__Texte proposé__:

Même fumeux pourrait-on ajouter !  En matière de procédures, ce qui émerge, ce sont celles que les partisans de la démocratie directe opposent classiquement à la démocratie représentative : le tirage au sort et la révocation des élus. La révocation des élus se fonde sur la théorie du mandat impératif qui a été fort justement écartée au profit du mandat représentatif par la Révolution française : un représentant dont la volonté est placée à tout moment dans la dépendance vis-à-vis de ses électeurs ne dispose pas de l'autonomie nécessaire pour incarner l'intérêt général (il dépend, s'il est député, des intérêts particuliers qui l'ont élu) ou pour prendre, s'il exerce le pouvoir, les décisions rationnelles que la situation ou l'intérêt collectif à long terme imposent et qui peuvent éventuellement contrarier les intérêts et les passions du moment. Bref, en l'absence d'une représentation politique doté d'un minimum d'autonomie, un peuple ne peut ni se gouverner, ni même se représenter ce qu'il veut. Quant au tirage au sort, pratiqué par la démocratie  athénienne, et encore aujourd'hui pour constituer les jury de cours d'assise, il peut apparaître comme la forme de sélection la plus démocratique puisque le premier venu à sa chance. Par définition, il interdit en revanche le choix éclairé des meilleurs ou des plus aptes, ou simplement le choix de l'orientation politique que l'on souhaite privilégier. Si l'on devait tirer au sort le Président de la République, le sort pourrait désigner aussi bien Marine Le Pen, que Mélenchon, Macron ou Jean Lassale. Pas sûr que le peuple y gagnerait beaucoup en souveraineté et en "auto-organisation" !

En vérité, la vogue actuelle du tirage au sort doit beaucoup à l'individualisme de l'époque, lequel est le véritable ressort du populisme que Mélenchon s'efforce de promouvoir. Comme l'a fort bien vu Tocqueville, la dynamique de l'individualisme démocratique repose sur la haine de l'autorité intellectuelle et morale d'autrui, ce que le concept mélenchonien d'insoumission illustre parfaitement. Le rejet des élites, y compris lorsqu'elles sont démocratiquement élus, est stimulé par cette allergie à l'idée d'être gouverné par quelqu'un d'autre que soi. A l'extrême, cela donne Nuit Debout, mouvement "organisé" pour donner à chacun le même temps de parole et pour empêcher l'émergence d'un quelconque leader. Mélenchon s'appuie sur cette dynamique individualiste du populisme,  bien que LFI repose au final sur une gigantesque "contradiction performative" : L'auto-organisation du peuple, la révocation des élus et le tirage au sort sont promus par un mouvement dont la "clé de voûte" (selon ses propres dires) est le leader auto-proclamé, lequel n'est ni tiré au sort ni révocable.

Si on suit ce genre de déclarations ou encore sa volonté de référendums pour révoquer les élus, la VIe République demandée par Jean-Luc Mélenchon se rapproche-t-elle plus fortement d'un régime à la vénézuélienne ou façon Jamahirya lybienne que ce que son leader ne prétend?

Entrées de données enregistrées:

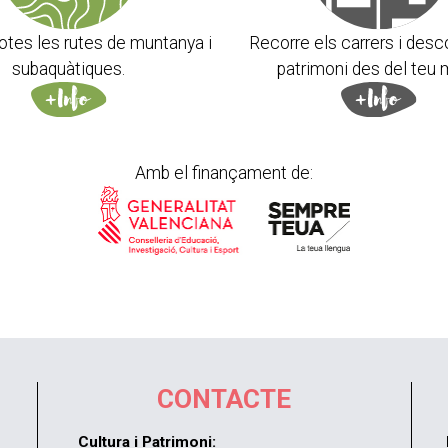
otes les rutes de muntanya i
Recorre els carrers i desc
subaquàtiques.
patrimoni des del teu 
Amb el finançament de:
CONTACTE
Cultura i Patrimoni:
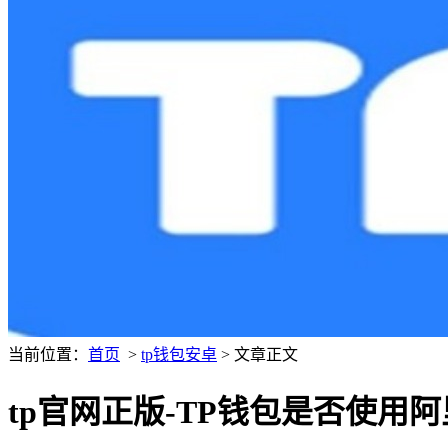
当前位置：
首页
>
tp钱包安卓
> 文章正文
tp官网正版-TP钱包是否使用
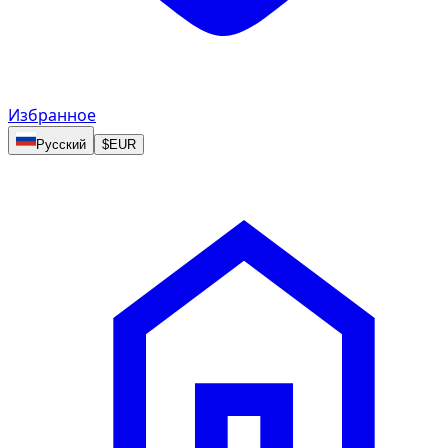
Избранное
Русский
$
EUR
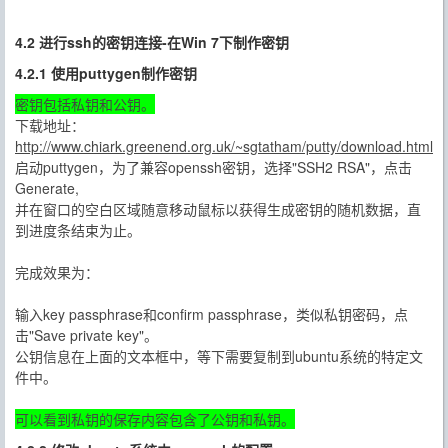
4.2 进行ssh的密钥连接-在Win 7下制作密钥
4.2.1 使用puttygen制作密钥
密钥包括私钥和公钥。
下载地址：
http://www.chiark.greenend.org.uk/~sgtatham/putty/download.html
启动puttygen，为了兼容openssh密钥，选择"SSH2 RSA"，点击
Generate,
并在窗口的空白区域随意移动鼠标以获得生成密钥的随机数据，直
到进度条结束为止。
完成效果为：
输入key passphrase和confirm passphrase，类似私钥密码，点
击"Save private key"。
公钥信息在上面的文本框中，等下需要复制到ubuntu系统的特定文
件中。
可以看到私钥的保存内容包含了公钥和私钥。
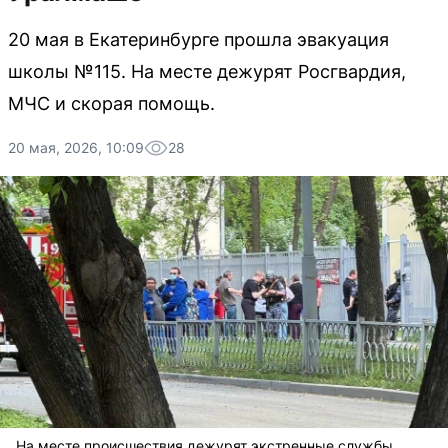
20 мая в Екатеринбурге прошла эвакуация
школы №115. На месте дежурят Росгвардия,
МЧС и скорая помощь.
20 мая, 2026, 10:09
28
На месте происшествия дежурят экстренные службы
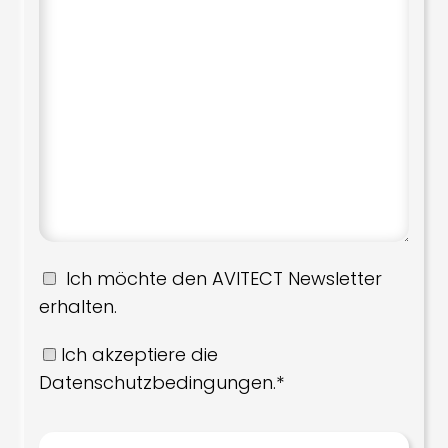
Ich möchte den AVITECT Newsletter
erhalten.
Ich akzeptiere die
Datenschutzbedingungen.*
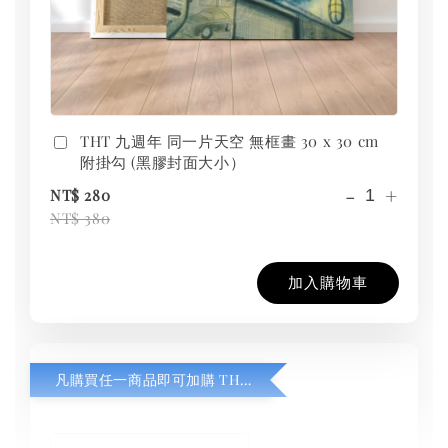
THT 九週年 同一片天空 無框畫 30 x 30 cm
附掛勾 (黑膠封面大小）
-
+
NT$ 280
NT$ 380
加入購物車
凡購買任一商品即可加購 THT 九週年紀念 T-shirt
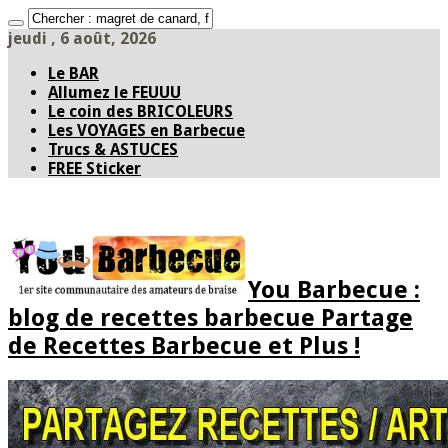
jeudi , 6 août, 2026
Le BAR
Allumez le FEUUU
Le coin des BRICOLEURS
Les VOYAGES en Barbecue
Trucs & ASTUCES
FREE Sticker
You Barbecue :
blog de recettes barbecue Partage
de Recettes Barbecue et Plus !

...

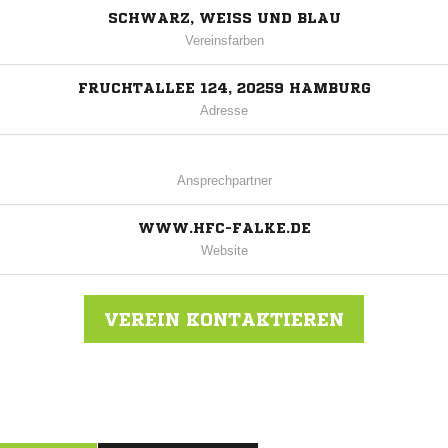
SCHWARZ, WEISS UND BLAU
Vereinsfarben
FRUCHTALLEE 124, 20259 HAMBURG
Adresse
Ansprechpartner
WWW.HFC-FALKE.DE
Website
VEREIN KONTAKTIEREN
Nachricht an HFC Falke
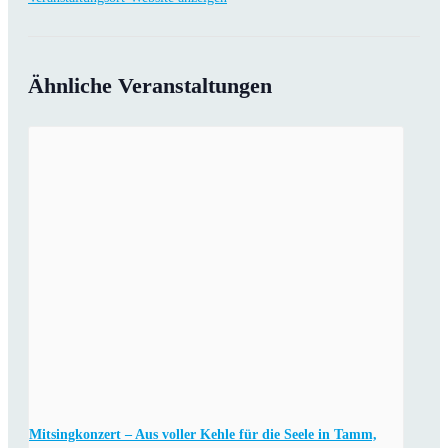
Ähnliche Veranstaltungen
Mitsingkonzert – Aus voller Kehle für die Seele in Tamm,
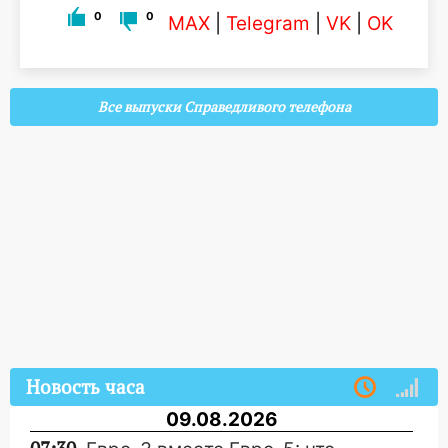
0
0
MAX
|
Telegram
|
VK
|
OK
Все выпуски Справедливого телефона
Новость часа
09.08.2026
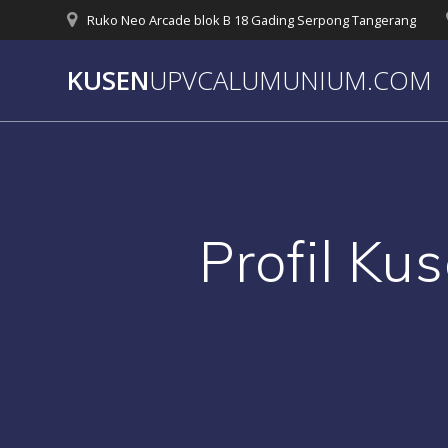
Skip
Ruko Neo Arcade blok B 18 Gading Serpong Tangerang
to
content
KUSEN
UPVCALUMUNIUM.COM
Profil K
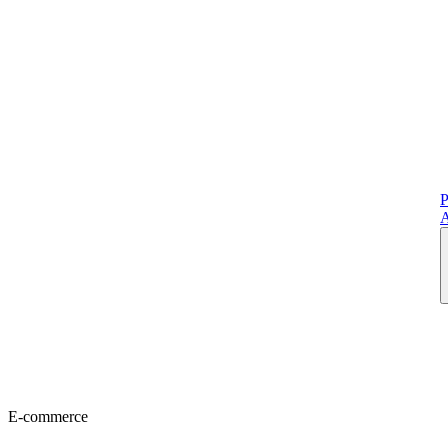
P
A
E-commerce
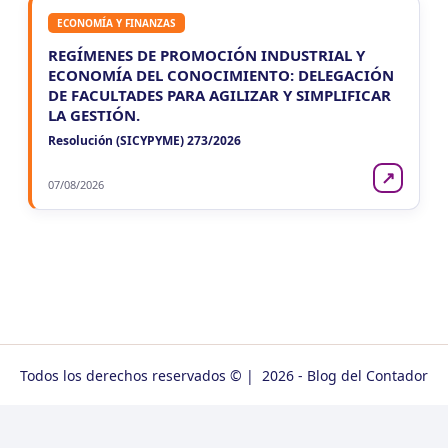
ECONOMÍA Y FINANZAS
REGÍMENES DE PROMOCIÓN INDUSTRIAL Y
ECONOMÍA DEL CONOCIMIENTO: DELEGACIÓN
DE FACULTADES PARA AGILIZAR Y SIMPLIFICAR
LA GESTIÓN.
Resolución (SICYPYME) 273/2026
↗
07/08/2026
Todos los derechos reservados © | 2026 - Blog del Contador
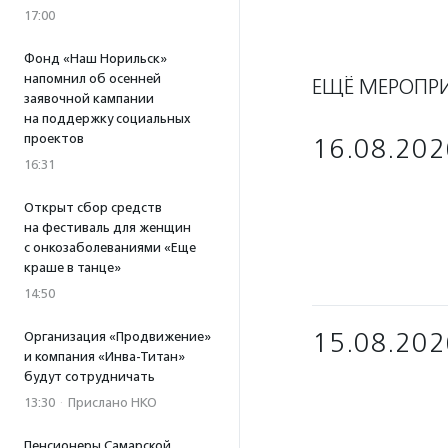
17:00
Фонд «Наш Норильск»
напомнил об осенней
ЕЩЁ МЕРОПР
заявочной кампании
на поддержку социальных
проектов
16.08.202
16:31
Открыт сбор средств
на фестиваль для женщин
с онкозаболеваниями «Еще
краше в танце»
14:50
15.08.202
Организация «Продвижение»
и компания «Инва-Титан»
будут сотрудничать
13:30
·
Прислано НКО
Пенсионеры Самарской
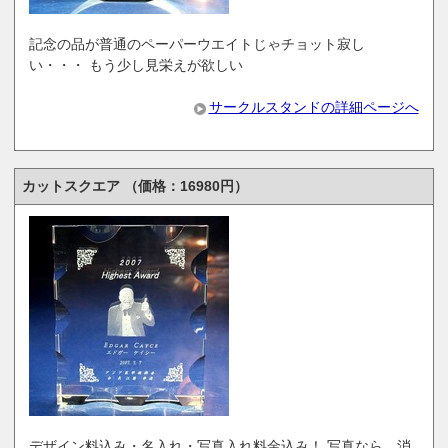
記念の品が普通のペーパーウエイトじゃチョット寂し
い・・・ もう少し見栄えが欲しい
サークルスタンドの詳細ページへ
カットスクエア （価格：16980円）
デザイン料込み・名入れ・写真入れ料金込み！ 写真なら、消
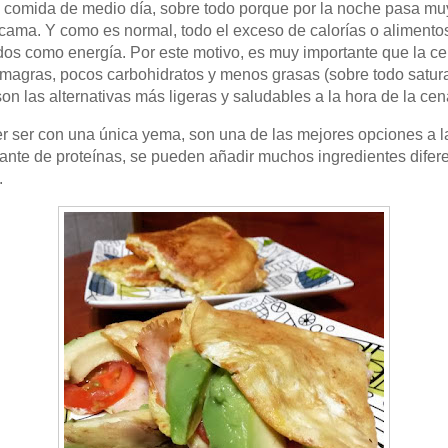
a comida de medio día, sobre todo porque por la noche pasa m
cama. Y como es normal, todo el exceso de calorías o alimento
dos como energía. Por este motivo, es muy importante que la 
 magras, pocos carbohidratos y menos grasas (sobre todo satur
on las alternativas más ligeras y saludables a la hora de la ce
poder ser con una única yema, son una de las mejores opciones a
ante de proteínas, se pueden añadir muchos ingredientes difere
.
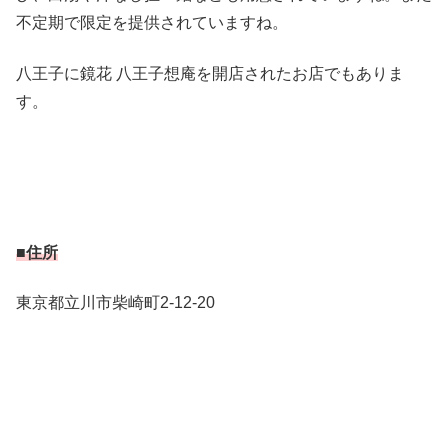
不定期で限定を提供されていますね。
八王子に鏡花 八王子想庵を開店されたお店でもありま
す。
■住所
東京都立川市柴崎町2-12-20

...

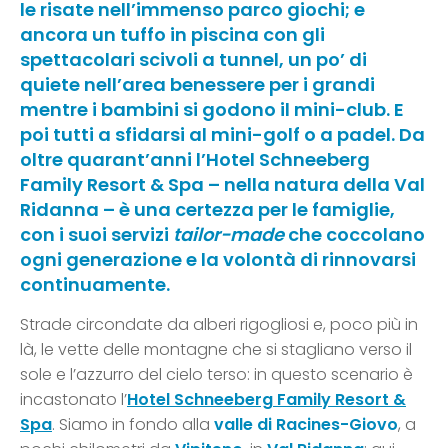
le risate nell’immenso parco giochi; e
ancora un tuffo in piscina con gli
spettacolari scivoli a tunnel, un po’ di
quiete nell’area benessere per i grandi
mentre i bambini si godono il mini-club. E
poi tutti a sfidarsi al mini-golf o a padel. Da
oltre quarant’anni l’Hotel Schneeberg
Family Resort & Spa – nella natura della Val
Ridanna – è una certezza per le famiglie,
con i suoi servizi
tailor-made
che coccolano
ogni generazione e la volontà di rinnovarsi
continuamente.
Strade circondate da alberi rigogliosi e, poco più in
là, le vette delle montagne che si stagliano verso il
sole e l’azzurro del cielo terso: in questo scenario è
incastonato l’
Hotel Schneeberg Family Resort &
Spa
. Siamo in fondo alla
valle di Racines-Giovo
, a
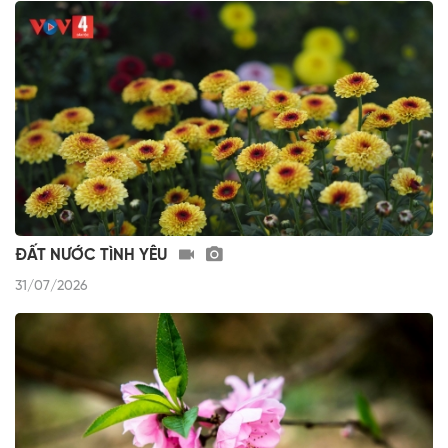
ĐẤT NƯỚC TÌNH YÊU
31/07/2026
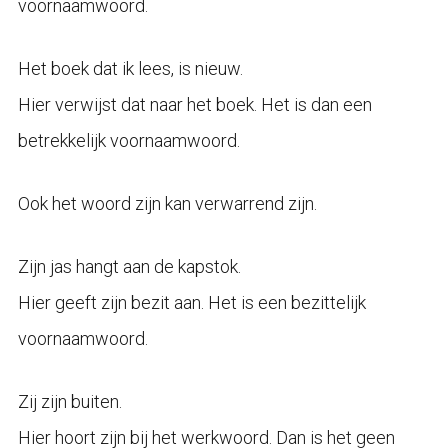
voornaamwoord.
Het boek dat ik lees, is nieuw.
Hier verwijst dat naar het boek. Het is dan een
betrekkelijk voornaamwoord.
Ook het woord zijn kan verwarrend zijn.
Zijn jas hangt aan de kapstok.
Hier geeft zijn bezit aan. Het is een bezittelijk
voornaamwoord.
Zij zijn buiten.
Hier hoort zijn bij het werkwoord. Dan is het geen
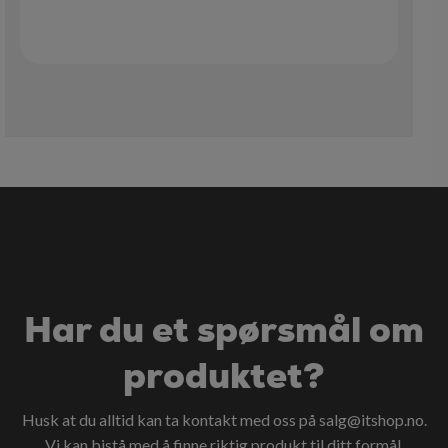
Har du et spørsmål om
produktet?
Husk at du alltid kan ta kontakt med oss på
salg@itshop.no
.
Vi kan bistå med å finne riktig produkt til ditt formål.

__Consigne 1__:
Traduisez en anglais cette phrase du texte proposé : « Comme l'a fort bien vu Tocqueville, la dynamique de l'individualisme démocratique repose sur la haine de l'autorité intellectuelle et morale d'autrui, ce que le concept mélenchonien d'insoumission illustre parfaitement. »
__Consigne 2__:
Réécrivez les lignes des enregistrements comprises entre celle qui contient « Ich möchte den AVITECT Newsletter » et celle qui contient « 凡購買任一商品即可加購 THT 九週年紀念 T-shirt », toutes deux incluses, en remplaçant « Newsletter » par « Infobrief » sans rien modifier d'autre. Laissez les images de côté dans votre réponse.

__Votre réponse 1__:
As Tocqueville saw very clearly, the dynamic of democratic individualism rests on hatred of the intellectual and moral authority of others, which the Mélenchonian concept of insubordination illustrates perfectly.

__Votre réponse 2__:
Ich möchte den AVITECT Infobrief
erhalten.
Ich akzeptiere die
Datenschutzbedingungen.*
THT 九週年 同一片天空 無框畫 30 x 30 cm
附掛勾 (黑膠封面大小）
-
+
NT$ 280
NT$ 380
加入購物車
凡購買任一商品即可加購 THT 九週年紀念 T-shirt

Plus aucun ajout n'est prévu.